Engineering students partner with nonprofit to bring solar power to area homes

Tuesday, September 24, 2019

A Durango-based nonprofit uses both a social system from the past and student talents from the present to make it affordable for Four Corners-area homeowners to add solar power systems to their homes. 

Solar Barn Raising is a community organization that brings together people who want to solarize their residences in La Plata County, Montezuma County, and Archuleta County,  to pool their labor to install each other’s solar systems. The group has coordinated photovoltaic system installations ranging from 1.2 kilowatts to 48 kilowatts on more than 160 homes and small businesses in the past four years.

“Solar Barn Raising provides technical design guidance and support as well as ordering solar parts, materials, and organizing solar installation activities,” says solarbarnraising.org, adding the warning, “You must be an experienced do-it-yourselfer, willing to learn and promote solar, and you must be an active participant in your project. The group does not install solar power for you.”

While Solar Barn Raising coordinates the projects and installation teams, student interns from the FLC Physics & Engineering Department tackle the planning, technical design, permitting, budgeting, material acquisition, and implementation. 
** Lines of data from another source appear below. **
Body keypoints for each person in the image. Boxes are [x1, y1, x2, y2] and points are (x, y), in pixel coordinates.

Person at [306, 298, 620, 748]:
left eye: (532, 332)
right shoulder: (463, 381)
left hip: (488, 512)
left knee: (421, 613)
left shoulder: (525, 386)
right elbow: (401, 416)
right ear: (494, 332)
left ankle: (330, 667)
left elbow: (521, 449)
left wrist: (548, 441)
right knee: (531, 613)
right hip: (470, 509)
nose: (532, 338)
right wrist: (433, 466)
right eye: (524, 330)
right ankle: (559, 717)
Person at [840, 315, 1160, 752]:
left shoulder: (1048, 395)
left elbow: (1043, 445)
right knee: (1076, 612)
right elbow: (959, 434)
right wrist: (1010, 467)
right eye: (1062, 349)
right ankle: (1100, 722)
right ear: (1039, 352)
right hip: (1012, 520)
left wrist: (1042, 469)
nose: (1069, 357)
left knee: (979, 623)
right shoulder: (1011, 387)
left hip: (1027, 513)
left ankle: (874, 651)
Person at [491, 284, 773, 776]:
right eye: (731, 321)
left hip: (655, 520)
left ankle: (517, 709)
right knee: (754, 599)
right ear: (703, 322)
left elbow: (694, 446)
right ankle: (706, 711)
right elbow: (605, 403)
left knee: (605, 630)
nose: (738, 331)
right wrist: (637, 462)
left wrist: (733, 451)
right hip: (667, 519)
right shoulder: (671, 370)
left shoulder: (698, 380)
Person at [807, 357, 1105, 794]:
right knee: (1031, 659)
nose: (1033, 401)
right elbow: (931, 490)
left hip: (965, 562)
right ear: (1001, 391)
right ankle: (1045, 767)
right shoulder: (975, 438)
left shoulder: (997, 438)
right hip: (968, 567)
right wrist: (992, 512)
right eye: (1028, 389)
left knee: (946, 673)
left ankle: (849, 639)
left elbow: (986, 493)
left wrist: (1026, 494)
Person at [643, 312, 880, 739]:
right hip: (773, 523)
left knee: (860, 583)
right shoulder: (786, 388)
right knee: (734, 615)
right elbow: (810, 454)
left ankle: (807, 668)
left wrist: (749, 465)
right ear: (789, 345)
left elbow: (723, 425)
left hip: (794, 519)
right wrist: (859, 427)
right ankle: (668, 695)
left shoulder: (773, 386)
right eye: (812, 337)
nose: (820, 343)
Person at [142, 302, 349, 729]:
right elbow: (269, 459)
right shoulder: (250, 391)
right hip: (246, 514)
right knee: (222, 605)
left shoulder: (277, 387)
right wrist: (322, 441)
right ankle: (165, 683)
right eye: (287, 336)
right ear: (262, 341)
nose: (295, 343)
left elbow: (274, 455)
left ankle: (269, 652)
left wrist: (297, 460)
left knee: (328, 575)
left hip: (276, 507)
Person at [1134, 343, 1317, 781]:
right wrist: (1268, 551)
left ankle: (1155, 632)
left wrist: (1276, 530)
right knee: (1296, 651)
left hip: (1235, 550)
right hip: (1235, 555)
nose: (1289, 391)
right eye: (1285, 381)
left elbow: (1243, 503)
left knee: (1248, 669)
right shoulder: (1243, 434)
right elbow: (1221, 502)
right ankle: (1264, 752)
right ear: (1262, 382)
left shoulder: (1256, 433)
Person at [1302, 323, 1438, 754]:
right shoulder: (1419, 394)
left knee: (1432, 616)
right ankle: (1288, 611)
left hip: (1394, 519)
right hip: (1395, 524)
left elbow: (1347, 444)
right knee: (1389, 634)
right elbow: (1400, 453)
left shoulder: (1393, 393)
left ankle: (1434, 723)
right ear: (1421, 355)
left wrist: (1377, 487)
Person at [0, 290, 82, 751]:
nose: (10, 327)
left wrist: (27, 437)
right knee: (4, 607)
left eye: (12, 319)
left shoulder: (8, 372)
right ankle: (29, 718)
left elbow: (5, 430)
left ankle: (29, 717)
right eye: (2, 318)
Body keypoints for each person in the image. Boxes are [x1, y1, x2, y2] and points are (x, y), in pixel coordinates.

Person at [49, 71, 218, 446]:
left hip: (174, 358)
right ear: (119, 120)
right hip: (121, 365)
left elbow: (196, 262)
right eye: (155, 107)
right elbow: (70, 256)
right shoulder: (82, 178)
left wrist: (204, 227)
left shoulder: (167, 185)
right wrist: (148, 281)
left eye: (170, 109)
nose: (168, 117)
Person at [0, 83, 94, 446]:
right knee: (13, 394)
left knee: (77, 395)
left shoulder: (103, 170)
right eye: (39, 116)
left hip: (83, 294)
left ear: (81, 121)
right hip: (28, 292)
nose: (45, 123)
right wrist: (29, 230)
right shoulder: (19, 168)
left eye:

“This partnership between Solar Barn Raising and Fort Lewis College aligns with the college’s dedication to preparing students for engaged citizenship, to changing social and economic inequalities, and to contributing to their communities,” explains Professor of Engineering Laurie Williams. “These future engineers experience first-hand real-world problems and gain valuable and applicable experience in problem solving, creativity, analytical thinking, collaboration, and communication.”

Senior Engineering major Eli Dickinson spent the summer of 2019 working a paid internship with Solar Barn Raising and is thankful for the opportunity. 

“It's just awesome being part of such a force for good," he says, “But the cool thing was that we were given a pretty wide range of responsibilities. As an intern, I was involved in every step of the design process, from initially contacting the homeowner and figuring out what they want from their system, all the way to designing it, material procurement, and then even supervising the installation.”